Which brings me to another point - should aliskiren be used for ANY condition? No, it should not. It is a novel [branded] agent which is expensive, for which there is little experience, which may have important side effects which are only discovered after it is used in hundreds of thousands of patients, and more importantly, alternative effective agents exist which are far less costly adn for which more experience exist. A common error in decision making occurs when decision makers focus only on the agent or choice at hand and fail to consider the range of alternatives and how the agent under consideration fares when compared to the alternatives.
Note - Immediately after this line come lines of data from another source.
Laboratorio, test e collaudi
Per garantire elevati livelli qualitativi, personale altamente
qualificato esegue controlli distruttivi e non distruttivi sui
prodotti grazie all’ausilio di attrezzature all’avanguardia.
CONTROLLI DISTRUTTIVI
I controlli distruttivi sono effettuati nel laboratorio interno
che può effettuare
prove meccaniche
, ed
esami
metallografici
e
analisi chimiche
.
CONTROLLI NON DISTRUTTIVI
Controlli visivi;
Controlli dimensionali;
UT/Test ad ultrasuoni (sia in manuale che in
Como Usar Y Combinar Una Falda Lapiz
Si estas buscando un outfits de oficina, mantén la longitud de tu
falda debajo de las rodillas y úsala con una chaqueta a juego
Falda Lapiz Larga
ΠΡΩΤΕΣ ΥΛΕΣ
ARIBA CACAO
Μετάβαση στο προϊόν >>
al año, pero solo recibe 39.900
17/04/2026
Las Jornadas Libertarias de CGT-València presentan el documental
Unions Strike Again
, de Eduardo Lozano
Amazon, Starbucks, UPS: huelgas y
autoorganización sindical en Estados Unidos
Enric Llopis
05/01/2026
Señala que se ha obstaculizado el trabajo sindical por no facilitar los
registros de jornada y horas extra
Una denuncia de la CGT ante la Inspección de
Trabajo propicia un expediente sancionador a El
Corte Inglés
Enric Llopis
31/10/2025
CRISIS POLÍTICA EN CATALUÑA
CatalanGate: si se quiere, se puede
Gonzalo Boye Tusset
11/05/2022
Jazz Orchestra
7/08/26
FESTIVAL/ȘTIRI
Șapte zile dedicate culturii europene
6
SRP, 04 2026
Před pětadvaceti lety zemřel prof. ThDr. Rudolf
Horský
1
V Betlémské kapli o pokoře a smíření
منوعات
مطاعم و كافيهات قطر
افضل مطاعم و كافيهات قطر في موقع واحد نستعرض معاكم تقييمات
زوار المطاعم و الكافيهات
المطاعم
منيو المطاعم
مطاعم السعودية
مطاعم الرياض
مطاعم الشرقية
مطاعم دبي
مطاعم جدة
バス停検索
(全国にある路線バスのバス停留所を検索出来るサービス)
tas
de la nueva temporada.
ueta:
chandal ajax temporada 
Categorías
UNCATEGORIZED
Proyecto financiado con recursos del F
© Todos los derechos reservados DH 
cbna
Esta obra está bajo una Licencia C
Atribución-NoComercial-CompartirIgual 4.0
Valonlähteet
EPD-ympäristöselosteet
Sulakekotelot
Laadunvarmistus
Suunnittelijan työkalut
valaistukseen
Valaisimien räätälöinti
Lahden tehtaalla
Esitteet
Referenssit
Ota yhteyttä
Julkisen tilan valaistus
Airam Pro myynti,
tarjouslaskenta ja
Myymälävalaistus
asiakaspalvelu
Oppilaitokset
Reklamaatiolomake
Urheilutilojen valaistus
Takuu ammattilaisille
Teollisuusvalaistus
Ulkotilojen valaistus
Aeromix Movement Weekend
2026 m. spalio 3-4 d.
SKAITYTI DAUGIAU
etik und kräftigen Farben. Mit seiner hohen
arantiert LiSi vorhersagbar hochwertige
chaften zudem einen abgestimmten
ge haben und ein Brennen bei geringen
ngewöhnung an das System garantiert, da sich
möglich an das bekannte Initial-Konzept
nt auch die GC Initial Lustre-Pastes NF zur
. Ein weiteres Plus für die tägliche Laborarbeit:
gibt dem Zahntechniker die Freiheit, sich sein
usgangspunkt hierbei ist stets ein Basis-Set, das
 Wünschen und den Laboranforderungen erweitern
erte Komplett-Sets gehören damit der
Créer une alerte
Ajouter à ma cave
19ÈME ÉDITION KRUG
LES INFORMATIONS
Because aliskiren has only been shown to lower blood pressure, a surrogate endpoint, we would do well to stick with cheaper agents for which there are more data and more experience, and reserve use of aliskiren until a study shows a long-term mortality or meaningful morbidity benefit.

But here's the real rub - after an agent like this gets approved for one [common] indication (hypertension), the company is free to conduct little studies like this one, for off-label uses, to promote its sale [albeit indirectly] in patients who do not need it for its approved indication (BP lowering). And what better advertising to bring the drug into the sight of physicians than a lead article in the NEJM, with a complementary full page advertisement on the back cover? This subversive "off-label promotion by proxy", effected by study of off-label indications for which FDA approval may or may not ultimately be sought, has the immediate benefit of misleading the unwary who may increase prescriptions of this medication based on this study (which they are free to do) withouth considering the full range of alternatives.
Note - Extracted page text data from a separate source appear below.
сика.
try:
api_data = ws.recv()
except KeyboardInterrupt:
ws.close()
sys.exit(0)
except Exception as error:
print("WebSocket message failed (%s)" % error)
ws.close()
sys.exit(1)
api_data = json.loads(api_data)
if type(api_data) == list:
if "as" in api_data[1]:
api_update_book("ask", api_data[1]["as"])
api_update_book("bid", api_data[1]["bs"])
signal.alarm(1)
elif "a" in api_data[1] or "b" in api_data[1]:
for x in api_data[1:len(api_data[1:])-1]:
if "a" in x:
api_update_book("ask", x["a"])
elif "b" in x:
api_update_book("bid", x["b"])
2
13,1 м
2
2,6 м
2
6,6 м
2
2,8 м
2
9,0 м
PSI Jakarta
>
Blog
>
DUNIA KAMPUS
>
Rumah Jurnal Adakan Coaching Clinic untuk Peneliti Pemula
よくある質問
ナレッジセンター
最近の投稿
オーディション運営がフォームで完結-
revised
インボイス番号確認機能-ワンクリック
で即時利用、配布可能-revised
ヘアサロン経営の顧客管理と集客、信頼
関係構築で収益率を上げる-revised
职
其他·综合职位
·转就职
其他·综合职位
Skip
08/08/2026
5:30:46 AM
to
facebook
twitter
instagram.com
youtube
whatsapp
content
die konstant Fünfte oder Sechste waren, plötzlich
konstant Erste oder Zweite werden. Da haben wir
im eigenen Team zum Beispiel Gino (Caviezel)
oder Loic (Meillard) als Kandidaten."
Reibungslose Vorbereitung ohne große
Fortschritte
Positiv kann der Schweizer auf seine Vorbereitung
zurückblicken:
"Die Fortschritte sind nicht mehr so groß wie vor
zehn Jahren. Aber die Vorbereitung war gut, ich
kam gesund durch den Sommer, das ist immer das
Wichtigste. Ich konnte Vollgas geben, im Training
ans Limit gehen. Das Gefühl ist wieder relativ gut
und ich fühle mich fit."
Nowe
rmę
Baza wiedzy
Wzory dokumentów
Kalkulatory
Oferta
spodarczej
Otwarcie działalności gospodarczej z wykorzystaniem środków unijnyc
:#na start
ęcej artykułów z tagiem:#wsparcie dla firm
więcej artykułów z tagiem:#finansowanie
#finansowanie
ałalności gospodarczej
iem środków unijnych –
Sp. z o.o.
My colleague David Majure, MD, MPH has commented to me about an equally insidious but perhaps more nefarious practice that he noticed may be occuring while attending this year's meeting of the American College of Cardiology (ACC). There, "investigtors" and corporate cronies are free to present massive amounts of non-peer reviewed data in the form of abstracts and presentations, much of which data will not and should not withstand peer review or which will be relegated to the obscurity of low-tier journals (where it likely belongs). But eager audience members, lulled by the presumed credibility of data presented at a national meeting of [company paid] experts will likely never see the data in peer-reviewed form, and instead will carry away the messages as delivered. "Drug XYZ was found to do 1-2-3 to [surrogate endpoint/off-label indication] ABC." By sheer force of repetition alone, these abstracts and presentations serve to increase product recognition, and, almost certainly, prescriptions. Whether the impact of the data presented is meaningful or not need not be considered, and probably cannot be considered without seeing the data in printed form - and this is just fine - for sales that is.
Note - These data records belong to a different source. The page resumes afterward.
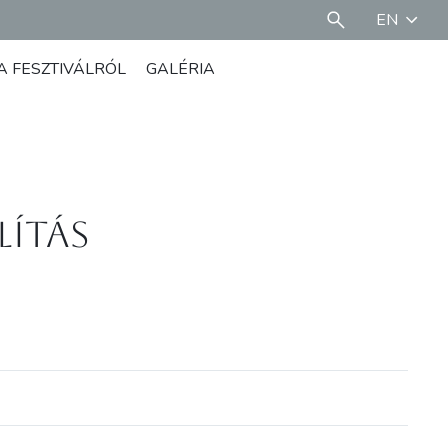
EN
A FESZTIVÁLRÓL
GALÉRIA
lítás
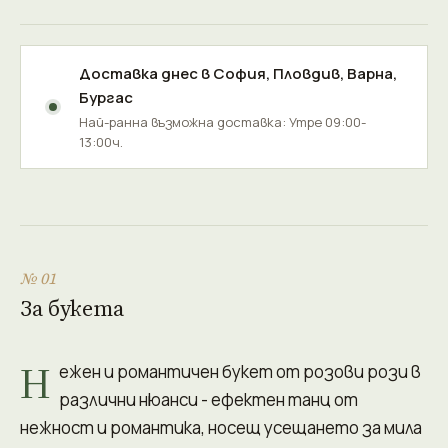
Доставка днес в
София
,
Пловдив
,
Варна
,
Бургас
Най-ранна възможна доставка: Утре 09:00-
13:00ч.
№ 01
За букета
Н
ежен и романтичен букет от розови рози в
различни нюанси - ефектен танц от
нежност и романтика, носещ усещането за мила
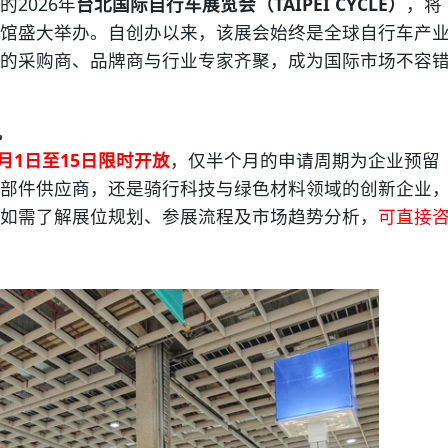
2026年
台北国际自行车展览会（TAIPEI CYCLE）
，将
南港展馆盛大举办。自创办以来，该展会始终是全球自行车产
的采购商、品牌商与行业专家齐聚，成为国际市场不容
机
7月1日至15日限时开放
，仅半个月的申请周期为企业预留
部件供应商，还是骑行科技与绿色材料领域的创新企业
如需了解展位规划、参展流程及市场趋势分析，
可直接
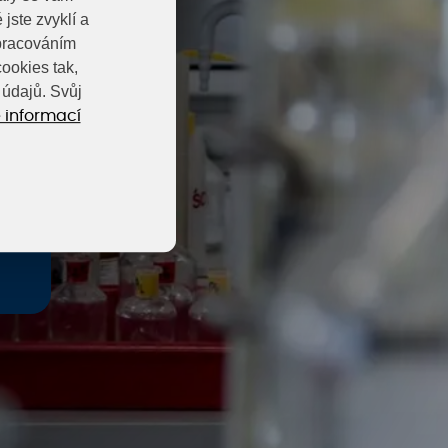
jste zvyklí a
zpracováním
ookies tak,
údajů. Svůj
 informací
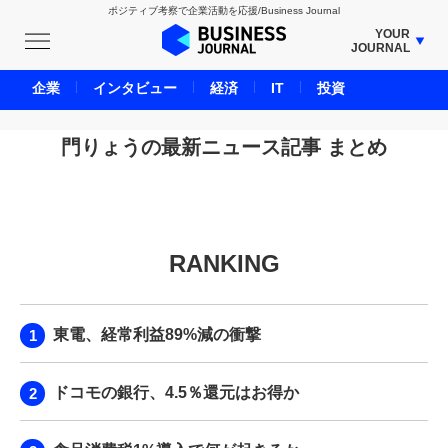
ポジティブ考察で企業活動を応援/Business Journal
YOUR
JOURNAL
BUSINESS JOURNAL
企業
インタビュー
経済
IT
投資
UNICORN JOURNAL
CARBON CREDITS JOURNAL
門りょうの最新ニュース記事 まとめ
IVS JOURNAL
ENERGY MANAGEMENT JOURNAL
INBOUND JOURNAL
RANKING
LIFE ENDING JOURNAL
AI JOURNAL
REAL ESTATE BROKERAGE JOURNAL
東電、経常利益89%減の衝撃
SMART MARKETING JOURNAL
BPaaS JOURNAL
ドコモの銀行、4.5％還元はお得か
ADOPTABLE DOG JOURNAL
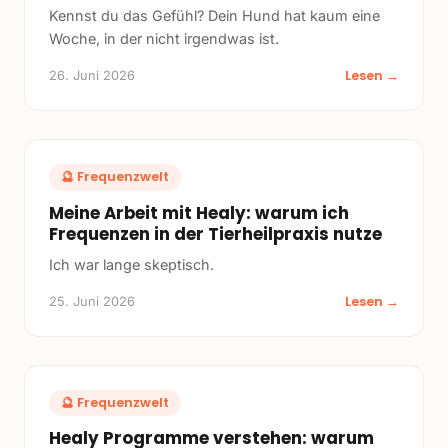
Kennst du das Gefühl? Dein Hund hat kaum eine
Woche, in der nicht irgendwas ist.
Lesen →
26. Juni 2026
🔮
Frequenzwelt
Meine Arbeit mit Healy: warum ich
Frequenzen in der Tierheilpraxis nutze
Ich war lange skeptisch.
Lesen →
25. Juni 2026
🔮
Frequenzwelt
Healy Programme verstehen: warum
(Added 6/11/2008: this pre-publication changing of practice patterns has been described before - see http://jama.ama-assn.org/cgi/content/abstract/284/22/2886 .)

The novel mechanism of action of this agent and the scientific validity of the AVOID trial notwithstanding, the editorialship of the NEJM and the medical community should realize that science and the profit motive are inextricably interwoven when companies study these branded agents. The full page advertisement on the back cover of this week's NEJM was just too much for me.